WHAT THE TASK ASKS » Your output should be the records below, word for word and picture-free.

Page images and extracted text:
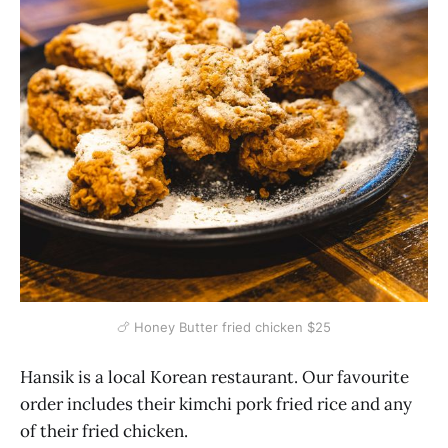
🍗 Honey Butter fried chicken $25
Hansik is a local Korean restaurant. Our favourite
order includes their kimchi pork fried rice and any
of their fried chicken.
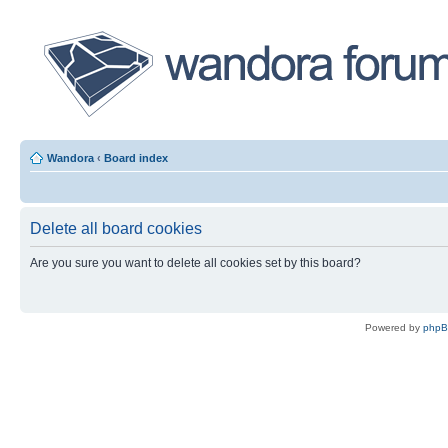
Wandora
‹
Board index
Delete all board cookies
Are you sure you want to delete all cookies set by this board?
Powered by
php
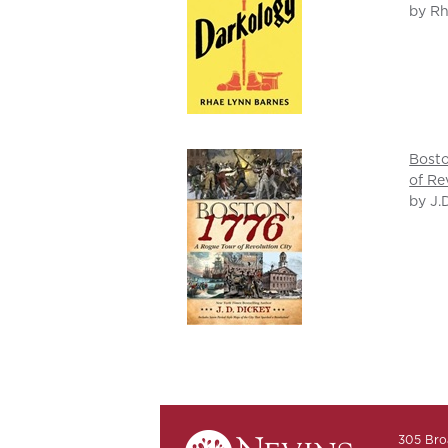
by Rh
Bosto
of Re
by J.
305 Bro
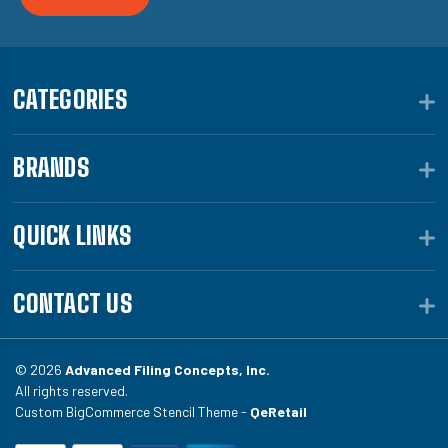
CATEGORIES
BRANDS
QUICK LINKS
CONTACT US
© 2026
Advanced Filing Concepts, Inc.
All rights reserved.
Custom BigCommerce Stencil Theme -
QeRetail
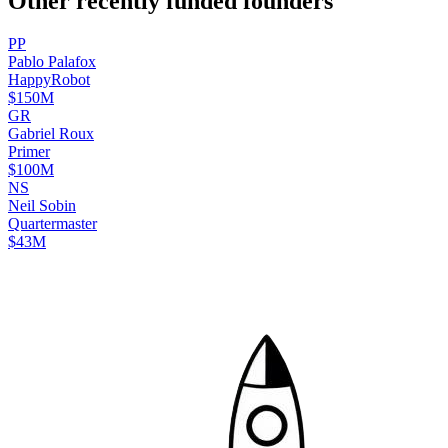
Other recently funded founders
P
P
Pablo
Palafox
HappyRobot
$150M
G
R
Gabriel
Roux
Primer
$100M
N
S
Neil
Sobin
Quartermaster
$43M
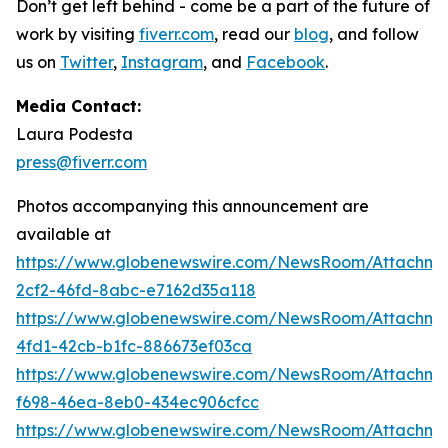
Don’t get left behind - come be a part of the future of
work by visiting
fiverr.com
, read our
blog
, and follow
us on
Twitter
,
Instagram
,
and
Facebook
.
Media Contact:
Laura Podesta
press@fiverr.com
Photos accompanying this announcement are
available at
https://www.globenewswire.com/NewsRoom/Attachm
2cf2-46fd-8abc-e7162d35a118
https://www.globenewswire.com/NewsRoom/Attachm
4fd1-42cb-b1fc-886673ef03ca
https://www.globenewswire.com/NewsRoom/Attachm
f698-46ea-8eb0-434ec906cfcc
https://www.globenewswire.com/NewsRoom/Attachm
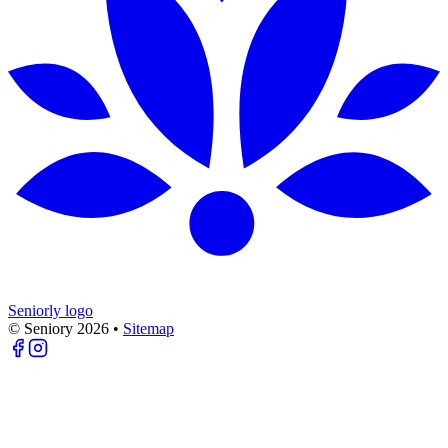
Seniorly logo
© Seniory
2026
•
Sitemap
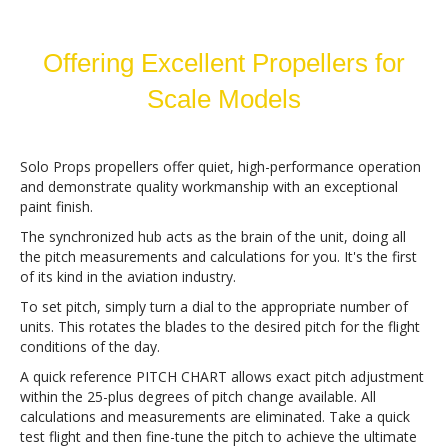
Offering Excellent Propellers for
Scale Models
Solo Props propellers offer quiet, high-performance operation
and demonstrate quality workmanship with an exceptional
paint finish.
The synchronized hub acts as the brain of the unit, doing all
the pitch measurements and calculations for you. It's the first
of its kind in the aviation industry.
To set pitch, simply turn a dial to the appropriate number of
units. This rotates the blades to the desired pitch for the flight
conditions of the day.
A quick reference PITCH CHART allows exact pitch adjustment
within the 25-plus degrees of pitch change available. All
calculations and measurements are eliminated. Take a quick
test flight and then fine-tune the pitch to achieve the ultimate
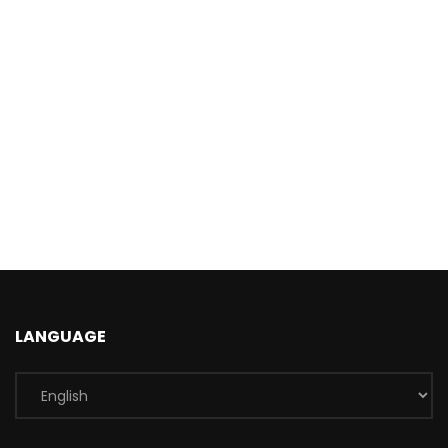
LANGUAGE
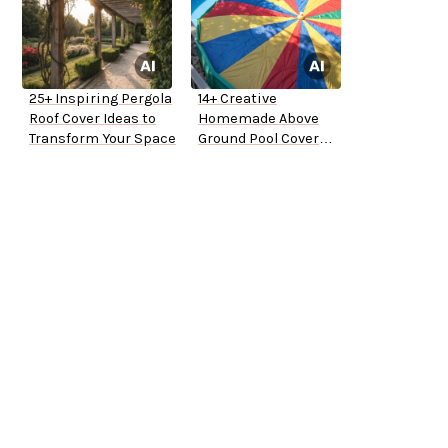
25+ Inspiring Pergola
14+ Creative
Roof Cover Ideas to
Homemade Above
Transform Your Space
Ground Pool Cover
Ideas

RESPONSE »
🍗 Honey Butter fried chicken $25
Hansik is a local Korean restaurant. Our favourite
order includes their kimchi pork fried rice and any
of their fried chicken.
Wandora
‹
Board index
Delete all board cookies
Are you sure you want to delete all cookies set by this board?
Powered by
php
by Rh
Bosto
of Re
by J.
305 Bro
CATEGORIES
BRANDS
QUICK LINKS
CONTACT US
© 2026
Advanced Filing Concepts, Inc.
All rights reserved.
Custom BigCommerce Stencil Theme -
QeRetail
Other recently funded founders
P
P
Pablo
Palafox
HappyRobot
$150M
G
R
Gabriel
Roux
Primer
$100M
N
S
Neil
Sobin
Quartermaster
$43M
Don’t get left behind - come be a part of the future of
work by visiting
fiverr.com
, read our
blog
, and follow
us on
Twitter
,
Instagram
,
and
Facebook
.
Media Contact:
Laura Podesta
press@fiverr.com
Photos accompanying this announcement are
available at
https://www.globenewswire.com/NewsRoom/Attachm
2cf2-46fd-8abc-e7162d35a118
https://www.globenewswire.com/NewsRoom/Attachm
4fd1-42cb-b1fc-886673ef03ca
https://www.globenewswire.com/NewsRoom/Attachm
f698-46ea-8eb0-434ec906cfcc
https://www.globenewswire.com/NewsRoom/Attachm
Seniorly logo
© Seniory
2026
•
Sitemap
Offering Excellent Propellers for
Scale Models
Solo Props propellers offer quiet, high-performance operation
and demonstrate quality workmanship with an exceptional
paint finish.
The synchronized hub acts as the brain of the unit, doing all
the pitch measurements and calculations for you. It's the first
of its kind in the aviation industry.
To set pitch, simply turn a dial to the appropriate number of
units. This rotates the blades to the desired pitch for the flight
conditions of the day.
A quick reference PITCH CHART allows exact pitch adjustment
within the 25-plus degrees of pitch change available. All
calculations and measurements are eliminated. Take a quick
test flight and then fine-tune the pitch to achieve the ultimate
LANGUAGE
25+ Inspiring Pergola
14+ Creative
Roof Cover Ideas to
Homemade Above
Transform Your Space
Ground Pool Cover
Ideas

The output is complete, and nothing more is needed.